(INFORMATION PROVIDED begins)
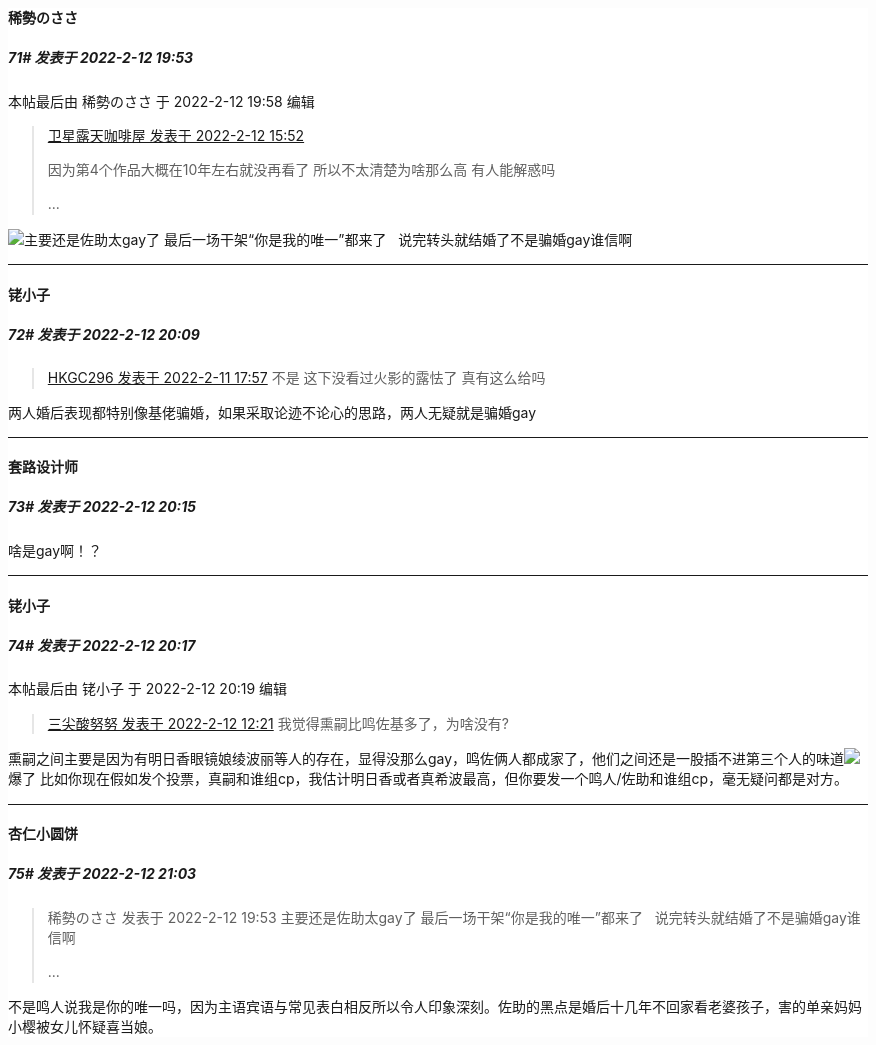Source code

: ####  稀勢のささ  
##### 71#       发表于 2022-2-12 19:53

 本帖最后由 稀勢のささ 于 2022-2-12 19:58 编辑 
<blockquote><a href="httphttps://bbs.saraba1st.com/2b/forum.php?mod=redirect&amp;goto=findpost&amp;pid=54654416&amp;ptid=2051955" target="_blank">卫星露天咖啡屋 发表于 2022-2-12 15:52</a>

因为第4个作品大概在10年左右就没再看了 所以不太清楚为啥那么高 有人能解惑吗

 ...</blockquote>
<img src="https://static.saraba1st.com/image/smiley/face2017/245.png" referrerpolicy="no-referrer">主要还是佐助太gay了 最后一场干架“你是我的唯一”都来了   说完转头就结婚了不是骗婚gay谁信啊



*****

####  铑小子  
##### 72#       发表于 2022-2-12 20:09

<blockquote><a href="httphttps://bbs.saraba1st.com/2b/forum.php?mod=redirect&amp;goto=findpost&amp;pid=54643218&amp;ptid=2051955" target="_blank">HKGC296 发表于 2022-2-11 17:57</a>
不是 这下没看过火影的露怯了 真有这么给吗</blockquote>
两人婚后表现都特别像基佬骗婚，如果采取论迹不论心的思路，两人无疑就是骗婚gay

*****

####  套路设计师  
##### 73#       发表于 2022-2-12 20:15

啥是gay啊！？

*****

####  铑小子  
##### 74#       发表于 2022-2-12 20:17

 本帖最后由 铑小子 于 2022-2-12 20:19 编辑 
<blockquote><a href="httphttps://bbs.saraba1st.com/2b/forum.php?mod=redirect&amp;goto=findpost&amp;pid=54652076&amp;ptid=2051955" target="_blank">三尖酸努努 发表于 2022-2-12 12:21</a>
我觉得熏嗣比鸣佐基多了，为啥没有?</blockquote>
熏嗣之间主要是因为有明日香眼镜娘绫波丽等人的存在，显得没那么gay，鸣佐俩人都成家了，他们之间还是一股插不进第三个人的味道<img src="https://static.saraba1st.com/image/smiley/face2017/198.png" referrerpolicy="no-referrer">爆了
比如你现在假如发个投票，真嗣和谁组cp，我估计明日香或者真希波最高，但你要发一个鸣人/佐助和谁组cp，毫无疑问都是对方。



*****

####  杏仁小圆饼  
##### 75#       发表于 2022-2-12 21:03

<blockquote>稀勢のささ 发表于 2022-2-12 19:53
主要还是佐助太gay了 最后一场干架“你是我的唯一”都来了   说完转头就结婚了不是骗婚gay谁信啊

 ...</blockquote>
不是鸣人说我是你的唯一吗，因为主语宾语与常见表白相反所以令人印象深刻。佐助的黑点是婚后十几年不回家看老婆孩子，害的单亲妈妈小樱被女儿怀疑喜当娘。
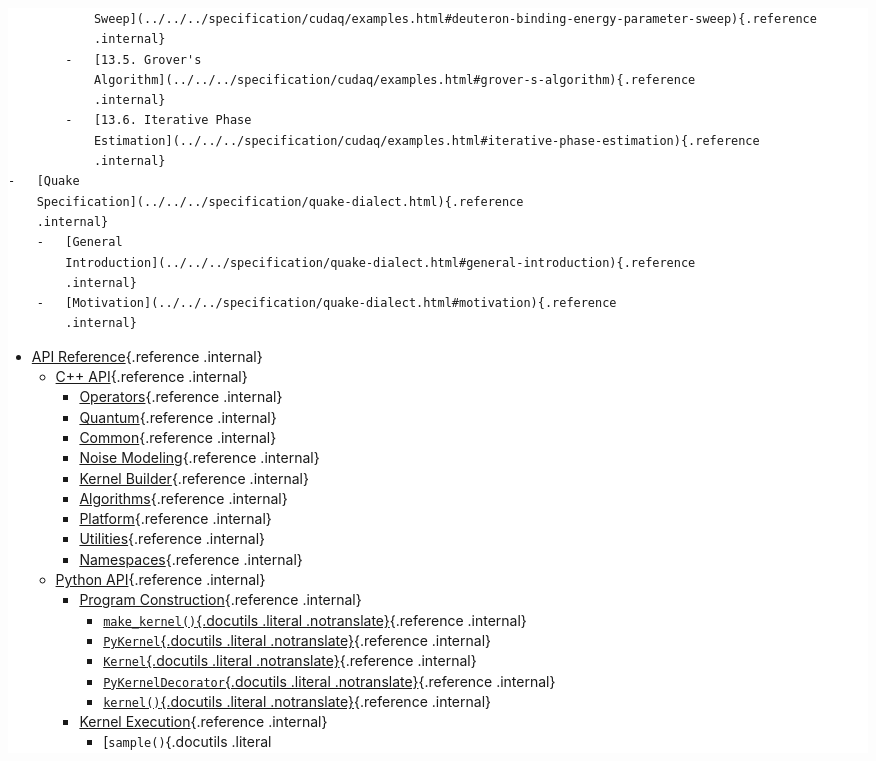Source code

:                 Sweep](../../../specification/cudaq/examples.html#deuteron-binding-energy-parameter-sweep){.reference
                .internal}
            -   [13.5. Grover's
                Algorithm](../../../specification/cudaq/examples.html#grover-s-algorithm){.reference
                .internal}
            -   [13.6. Iterative Phase
                Estimation](../../../specification/cudaq/examples.html#iterative-phase-estimation){.reference
                .internal}
    -   [Quake
        Specification](../../../specification/quake-dialect.html){.reference
        .internal}
        -   [General
            Introduction](../../../specification/quake-dialect.html#general-introduction){.reference
            .internal}
        -   [Motivation](../../../specification/quake-dialect.html#motivation){.reference
            .internal}
-   [API Reference](../../../api/api.html){.reference .internal}
    -   [C++ API](../../../api/languages/cpp_api.html){.reference
        .internal}
        -   [Operators](../../../api/languages/cpp_api.html#operators){.reference
            .internal}
        -   [Quantum](../../../api/languages/cpp_api.html#quantum){.reference
            .internal}
        -   [Common](../../../api/languages/cpp_api.html#common){.reference
            .internal}
        -   [Noise
            Modeling](../../../api/languages/cpp_api.html#noise-modeling){.reference
            .internal}
        -   [Kernel
            Builder](../../../api/languages/cpp_api.html#kernel-builder){.reference
            .internal}
        -   [Algorithms](../../../api/languages/cpp_api.html#algorithms){.reference
            .internal}
        -   [Platform](../../../api/languages/cpp_api.html#platform){.reference
            .internal}
        -   [Utilities](../../../api/languages/cpp_api.html#utilities){.reference
            .internal}
        -   [Namespaces](../../../api/languages/cpp_api.html#namespaces){.reference
            .internal}
    -   [Python API](../../../api/languages/python_api.html){.reference
        .internal}
        -   [Program
            Construction](../../../api/languages/python_api.html#program-construction){.reference
            .internal}
            -   [`make_kernel()`{.docutils .literal
                .notranslate}](../../../api/languages/python_api.html#cudaq.make_kernel){.reference
                .internal}
            -   [`PyKernel`{.docutils .literal
                .notranslate}](../../../api/languages/python_api.html#cudaq.PyKernel){.reference
                .internal}
            -   [`Kernel`{.docutils .literal
                .notranslate}](../../../api/languages/python_api.html#cudaq.Kernel){.reference
                .internal}
            -   [`PyKernelDecorator`{.docutils .literal
                .notranslate}](../../../api/languages/python_api.html#cudaq.PyKernelDecorator){.reference
                .internal}
            -   [`kernel()`{.docutils .literal
                .notranslate}](../../../api/languages/python_api.html#cudaq.kernel){.reference
                .internal}
        -   [Kernel
            Execution](../../../api/languages/python_api.html#kernel-execution){.reference
            .internal}
            -   [`sample()`{.docutils .literal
(INFORMATION PROVIDED ends)
*DIRECTIONS*. When the entries above show the word "稀勢のささ" in a line, copy that line out.

*WRITTEN ANSWER*.
: ####  稀勢のささ  
 本帖最后由 稀勢のささ 于 2022-2-12 19:58 编辑 
<blockquote>稀勢のささ 发表于 2022-2-12 19:53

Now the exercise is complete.